If you’re using Visual Studio 2022 & want to use File-scoped namespaces (C# 10+) by default when you create a new class set the ‘Namespace declarations’ preference to ‘File scoped’ as shown below …

Note however these are local user settings.
When in a team environment it is better to use an EditorConfig file to enforce settings across an entire solution or project for all devs.
You can generate an .editorconfig file from the settings above using the button highlighted in blue.
The relevant line if you just want file scoped namespaces as a preference is …

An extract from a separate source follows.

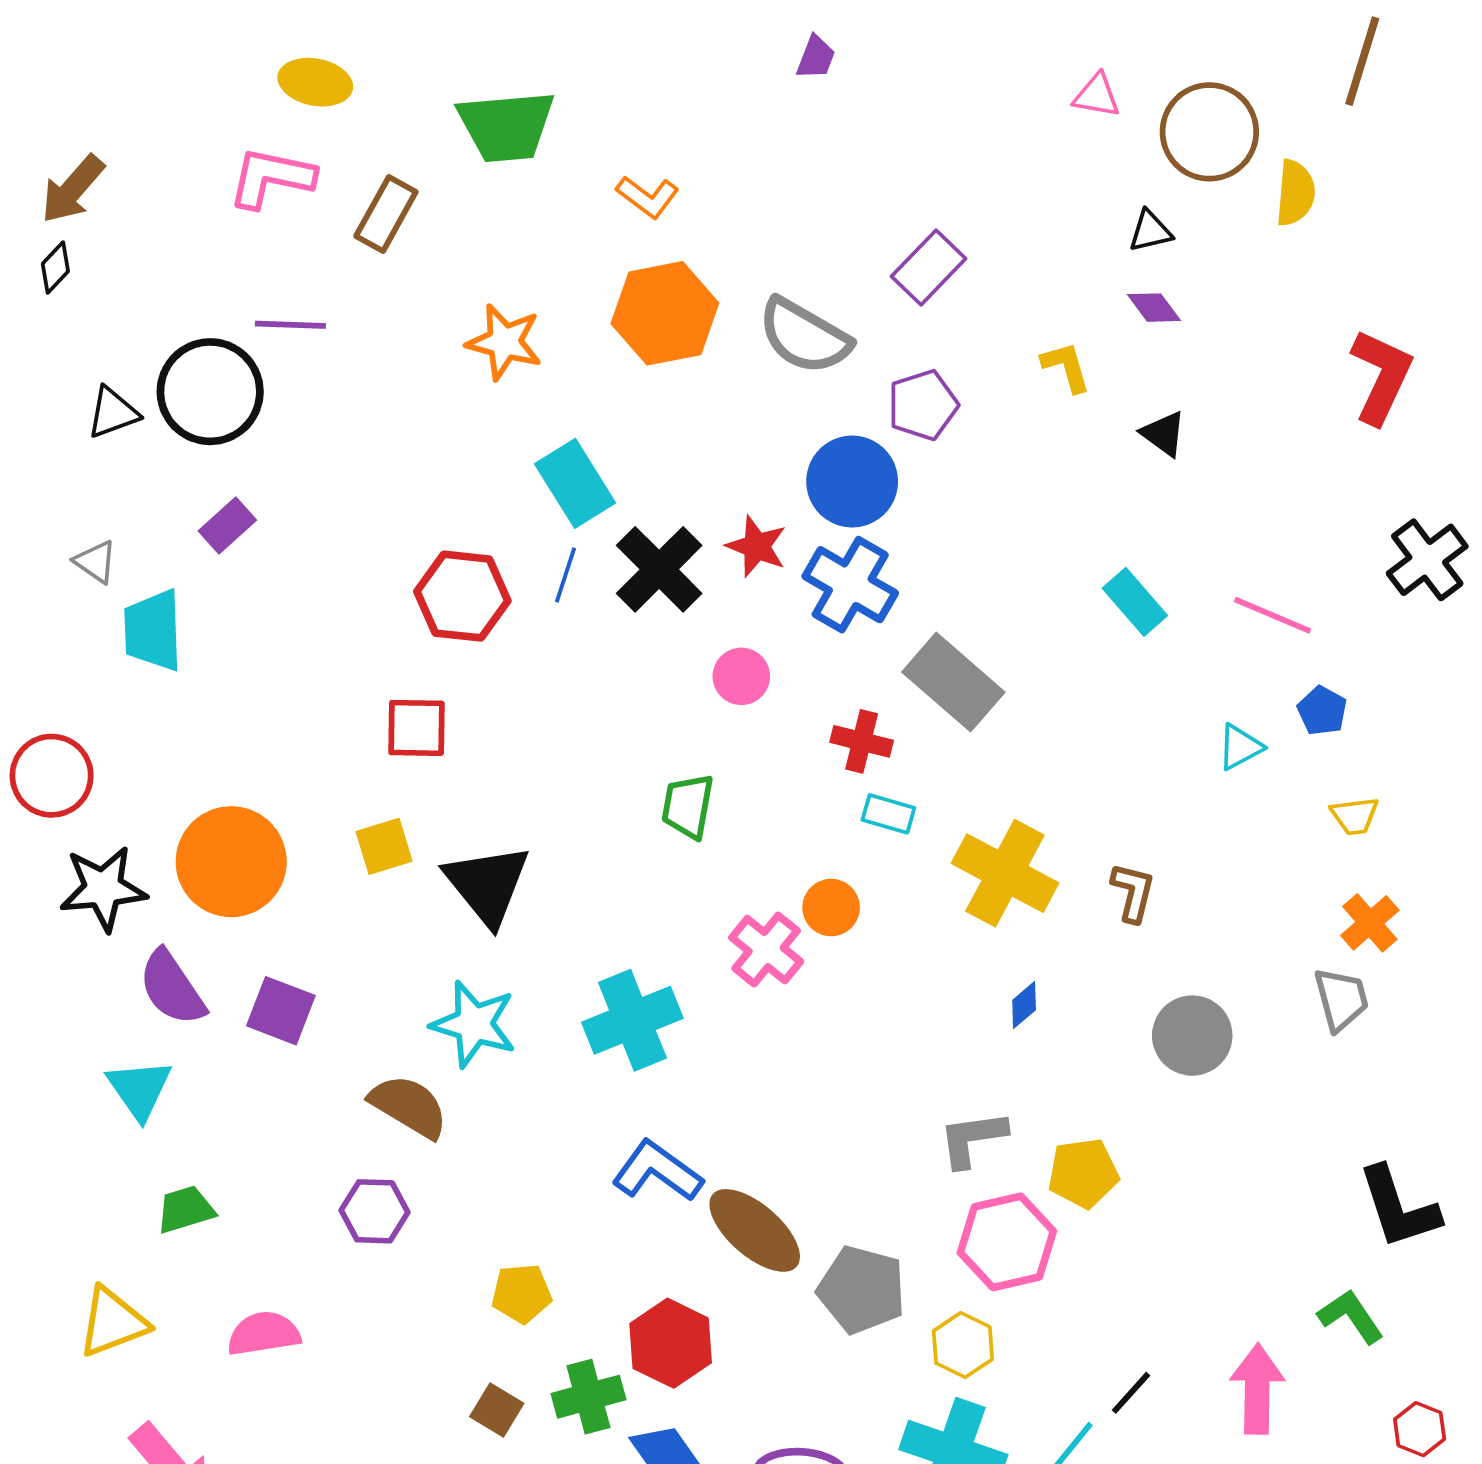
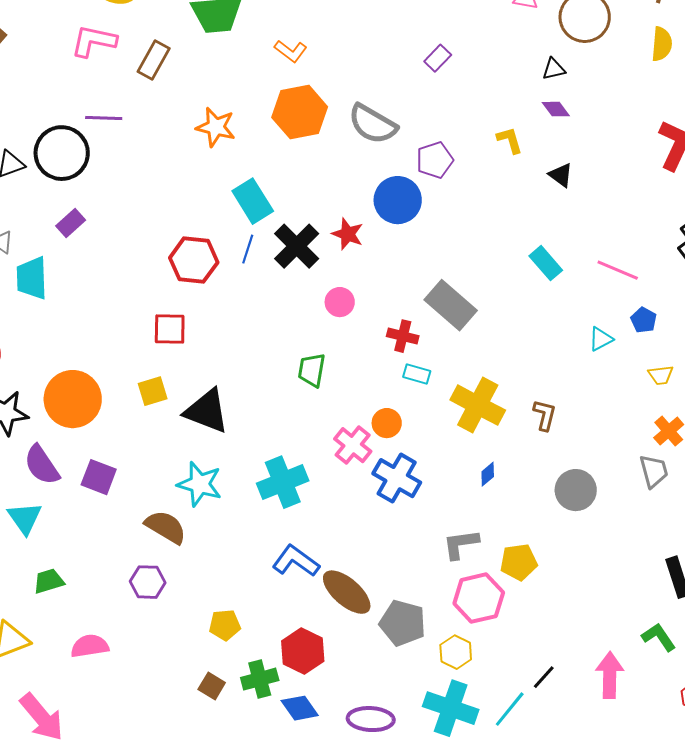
yellow semicircle: (1295, 193) -> (662, 44), moved
purple rectangle: (929, 267) -> (438, 58), moved, size x0.7
blue cross: (850, 585) -> (397, 478), moved
black triangle: (487, 885) -> (207, 411), turned -30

csharp_style_namespace_declarations = file_scoped
but if you actually want Visual Studio to cause compile time errors if you don’t use file-scoped namespaces the syntax would be …
csharp_style_namespace_declarations = file_scoped:error
Tried this and I still get an error that my ‘file scoped namespace’ is not available in C# 7.3. Please use language version 1.0 or greater.
I’m using VS 2022
I created a blank solution.
I added a project “Empty Project (.NET Framework) using .NET Framework 4.8.
Added a code file. Then added this code:
namespace Averages;
public static class AverageCalculator
{
}
And I immediately get the error.
To expand on rosdi’s comment, C# 10 is only available in .NET 6 and above. When developing for .NET Framework you are by default limited to C# 7.3. Although you can access some of the newer features by manually setting the compiler/language version and adding the appropriate nuget packages, this will only take you so far. Some new features require changes to the CLR which are not compatible with .NET Framework at any level.
The .NET Framework is on life support at this point. If you have any control over the .NET version you’re using (which we don’t always have the luxury of, for various reasons) then I strongly suggest you migrate your projects to .NET 6 or 7. It’s a bit of a moving target with even long-term support versions (LTS, currently the even numbered major releases) lasting only 3 years. But upgrading between .NET versions isn’t usually too much of a hassle: change the version, look for any new warnings, run tests and commit the changes and you’re about done.
As stated in the title. This is only supported in C# 10 or greater.